The functor $G$ is certainly not the standard dual functor: it is covariant, and it does not send maps to their adjoints. However it does seem like an extension of an arbitrary map between a space and its dual, to a natural transformation on the entire category. Maybe the original definition was wrong - does it even make sense to talk about an unnatural isomorphism between a single pair of objects?

Answer 1

Let $D : \mathbf{fdVec}^{\mathrm{op}}_k \to \mathbf{fdVec}_k$ be the dual space functor, defined by $$D(V) = V^*, \quad D(f : V \to W) = f^* : W^* \to V^*$$ where $\mathbf{fdVec}_k$ is the category of finite-dimensional vector spaces over a field $k$, and $k$-linear maps.

When we say that $V^*$ is 'not naturally isomorphic' to $V$, we mean that there is not a functor $I : \mathbf{fdVec}^{\mathrm{op}}_k \to \mathbf{fdVec}_k$ with $I \cong D$ such that $I(V)=V$ for all $V$.

So in a sense, you're answering a different question, since what you have defined is a functor $G : \mathbf{fdVec}_k \to \mathbf{fdVec}_k$ with $G \cong \mathrm{id}$ such that $G(V)=V^*$ for all $V$.

What you proved is an instance of a more general fact: given any category $\mathcal{C}$ and any function $(-)^* : \mathrm{ob}(\mathcal{C}) \to \mathrm{ob}(\mathcal{C})$ such that $A \cong A^*$ for all $A \in \mathrm{ob}(\mathcal{C})$, there is a functor $G : \mathcal{C} \to \mathcal{C}$ such that $G \cong \mathrm{id}_{\mathcal{C}}$ and $G(A)=A^*$ for all objects $A$. The proof is identical to the proof you gave.

Even more generally, given a category $\mathcal{C}$, a subcategory $\mathcal{D}$ and a function $(-)^* : \mathrm{ob}(\mathcal{C}) \to \mathcal{ob}(\mathcal{D})$ such that $A \cong A^*$ for all objects $A$, there is an equivalence of categories $G : \mathcal{C} \rightleftarrows \mathcal{D} : I$, where $I$ is the inclusion $\mathcal{D} \hookrightarrow \mathcal{C}$ and $G(A) = A^*$ for all objects $A$ of $\mathcal{C}$. Again, the proof is essentially identical to what you gave, and can be used to prove that every category $\mathcal{C}$ is equivalent to its skeleton.

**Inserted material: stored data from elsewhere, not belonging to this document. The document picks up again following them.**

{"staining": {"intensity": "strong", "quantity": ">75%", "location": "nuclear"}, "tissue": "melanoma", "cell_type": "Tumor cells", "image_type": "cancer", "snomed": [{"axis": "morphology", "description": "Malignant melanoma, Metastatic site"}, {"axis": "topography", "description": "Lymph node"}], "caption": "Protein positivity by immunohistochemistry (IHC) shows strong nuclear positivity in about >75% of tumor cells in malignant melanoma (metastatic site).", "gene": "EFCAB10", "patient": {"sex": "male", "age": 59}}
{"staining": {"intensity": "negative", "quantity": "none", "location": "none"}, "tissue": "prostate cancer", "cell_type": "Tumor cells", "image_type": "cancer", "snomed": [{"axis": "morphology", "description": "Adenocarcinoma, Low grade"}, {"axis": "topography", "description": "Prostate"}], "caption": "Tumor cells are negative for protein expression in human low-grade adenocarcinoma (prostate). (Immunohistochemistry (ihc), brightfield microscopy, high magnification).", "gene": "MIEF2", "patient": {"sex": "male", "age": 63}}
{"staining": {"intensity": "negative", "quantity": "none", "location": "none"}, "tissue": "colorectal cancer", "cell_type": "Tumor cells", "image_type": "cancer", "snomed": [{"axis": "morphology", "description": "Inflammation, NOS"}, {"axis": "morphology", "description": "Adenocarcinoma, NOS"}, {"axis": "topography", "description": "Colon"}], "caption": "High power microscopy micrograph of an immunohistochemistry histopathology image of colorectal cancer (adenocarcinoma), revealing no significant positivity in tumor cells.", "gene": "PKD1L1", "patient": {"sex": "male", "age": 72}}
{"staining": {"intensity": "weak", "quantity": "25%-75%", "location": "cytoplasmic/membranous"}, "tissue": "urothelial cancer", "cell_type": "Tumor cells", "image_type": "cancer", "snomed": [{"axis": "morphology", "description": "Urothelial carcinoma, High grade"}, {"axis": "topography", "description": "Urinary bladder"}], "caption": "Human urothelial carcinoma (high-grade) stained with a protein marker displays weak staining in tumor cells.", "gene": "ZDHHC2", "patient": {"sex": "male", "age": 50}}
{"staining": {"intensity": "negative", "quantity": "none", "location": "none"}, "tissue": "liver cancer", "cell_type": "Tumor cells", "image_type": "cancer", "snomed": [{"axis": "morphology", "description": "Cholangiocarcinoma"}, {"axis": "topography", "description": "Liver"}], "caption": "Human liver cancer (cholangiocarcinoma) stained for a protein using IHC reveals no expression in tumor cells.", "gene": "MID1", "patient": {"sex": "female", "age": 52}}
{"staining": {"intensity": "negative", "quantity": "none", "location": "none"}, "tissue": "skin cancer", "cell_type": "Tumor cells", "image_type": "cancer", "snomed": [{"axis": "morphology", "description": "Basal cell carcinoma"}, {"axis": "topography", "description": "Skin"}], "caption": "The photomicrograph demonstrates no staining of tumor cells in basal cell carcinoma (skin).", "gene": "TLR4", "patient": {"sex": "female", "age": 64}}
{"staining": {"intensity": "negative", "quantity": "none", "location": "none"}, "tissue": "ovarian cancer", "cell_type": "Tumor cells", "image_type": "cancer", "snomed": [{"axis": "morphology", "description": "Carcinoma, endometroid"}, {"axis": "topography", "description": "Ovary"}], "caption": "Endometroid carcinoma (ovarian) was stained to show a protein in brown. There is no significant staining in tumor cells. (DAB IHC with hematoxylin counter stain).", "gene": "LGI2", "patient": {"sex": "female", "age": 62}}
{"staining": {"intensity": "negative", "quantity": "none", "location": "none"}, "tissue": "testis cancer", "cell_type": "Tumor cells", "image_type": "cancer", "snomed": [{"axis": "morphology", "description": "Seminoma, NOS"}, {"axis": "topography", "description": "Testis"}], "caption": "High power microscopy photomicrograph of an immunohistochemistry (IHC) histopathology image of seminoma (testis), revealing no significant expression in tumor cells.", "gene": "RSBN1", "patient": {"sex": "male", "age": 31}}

To give this some more perspective: a consequence of this fact is that $\mathbf{fdVec}_k \simeq \mathbf{Mat}_k$, where $\mathbf{Mat}_k$ has $\{ k^n : n \in \mathbb{N} \}$ as its set of objects, with a morphism $f : k^n \to k^m$ being an $m \times n$ matrix over $k$. Despite all of this, it would be misleading to say that every finite-dimensional vector space over $k$ is 'naturally isomorphic' to $k^n$ for some $n \in \mathbb{N}$, despite the fact that there is a functor $\mathbf{fdVec}_k \to \mathbf{fdVec}_k$ given by $V \mapsto k^{\mathrm{dim}(V)}$ that is naturally isomorphic to the identity functor.

For the same reasons, despite the natural isomorphism you have defined, it would be misleading to deduce that every vector space is 'naturally isomorphic' to its dual.